Über das Festival 2017

8. Internationale Schostakowitsch Tage Gohrisch vom 23. bis 25. Juni 2017

An drei Tagen im Jahr wird der Luftkurort Gohrisch zum Mekka der Schostakowitsch-Freunde aus aller Welt: Seit 2010 finden hier in enger Kooperation mit der Sächsischen Staatskapelle Dresden die Internationalen Schostakowitsch Tage Gohrisch statt. Dmitri Schostakowitsch komponierte 1960 in dem Kurort sein berühmtes achtes Streichquartett, in dem er seinem Leiden unter dem Sowjetregime in bedrückender Weise Ausdruck verlieh. 

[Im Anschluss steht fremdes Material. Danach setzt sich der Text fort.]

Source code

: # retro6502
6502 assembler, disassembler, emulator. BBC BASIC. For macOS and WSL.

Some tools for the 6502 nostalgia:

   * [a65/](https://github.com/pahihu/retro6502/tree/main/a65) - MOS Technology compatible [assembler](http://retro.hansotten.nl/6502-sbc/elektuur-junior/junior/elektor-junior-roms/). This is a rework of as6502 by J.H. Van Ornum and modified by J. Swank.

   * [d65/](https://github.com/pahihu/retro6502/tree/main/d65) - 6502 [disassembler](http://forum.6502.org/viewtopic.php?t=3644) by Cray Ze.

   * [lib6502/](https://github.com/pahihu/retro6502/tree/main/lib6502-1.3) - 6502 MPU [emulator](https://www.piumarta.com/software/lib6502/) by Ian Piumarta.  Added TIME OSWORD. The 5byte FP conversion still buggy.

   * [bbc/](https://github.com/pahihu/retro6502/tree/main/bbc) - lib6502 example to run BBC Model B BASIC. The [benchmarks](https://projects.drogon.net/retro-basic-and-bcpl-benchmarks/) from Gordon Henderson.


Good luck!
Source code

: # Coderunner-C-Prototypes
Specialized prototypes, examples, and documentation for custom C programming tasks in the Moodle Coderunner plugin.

Schostakowitsch - Weinberg - Gubaidulina

Im achten Festivaljahrgang stehen der Musik Schostakowitschs Werke zweier Zeitgenossen gegenüber: Das umfangreiche Oeuvre des polnischen Komponisten Mieczysław Weinberg (1919-1996) findet erst seit wenigen Jahren Eingang in das internationale Musikleben. Weinbergs Biografie ist durch schwere Schicksalsschläge gekennzeichnet (Vertreibung durch die Nationalsozialisten, antisemitische Hetze in der Sowjetunion), die er in einer Musik voller Tragik, aber auch mit sublimiertem Humor verarbeitete. Mit Schostakowitsch verband ihn gegenseitige Bewunderung und eine herzliche Freundschaft. Bereits 2012 wurde Weinberg in Gohrisch mit einem Programmschwerpunkt gewürdigt. Parallel zum diesjährigen Festival gelangt auch sein spät entdecktes musiktheatralisches Hauptwerk "Die Passagierin" in der Semperoper zur Dresdner Premiere. 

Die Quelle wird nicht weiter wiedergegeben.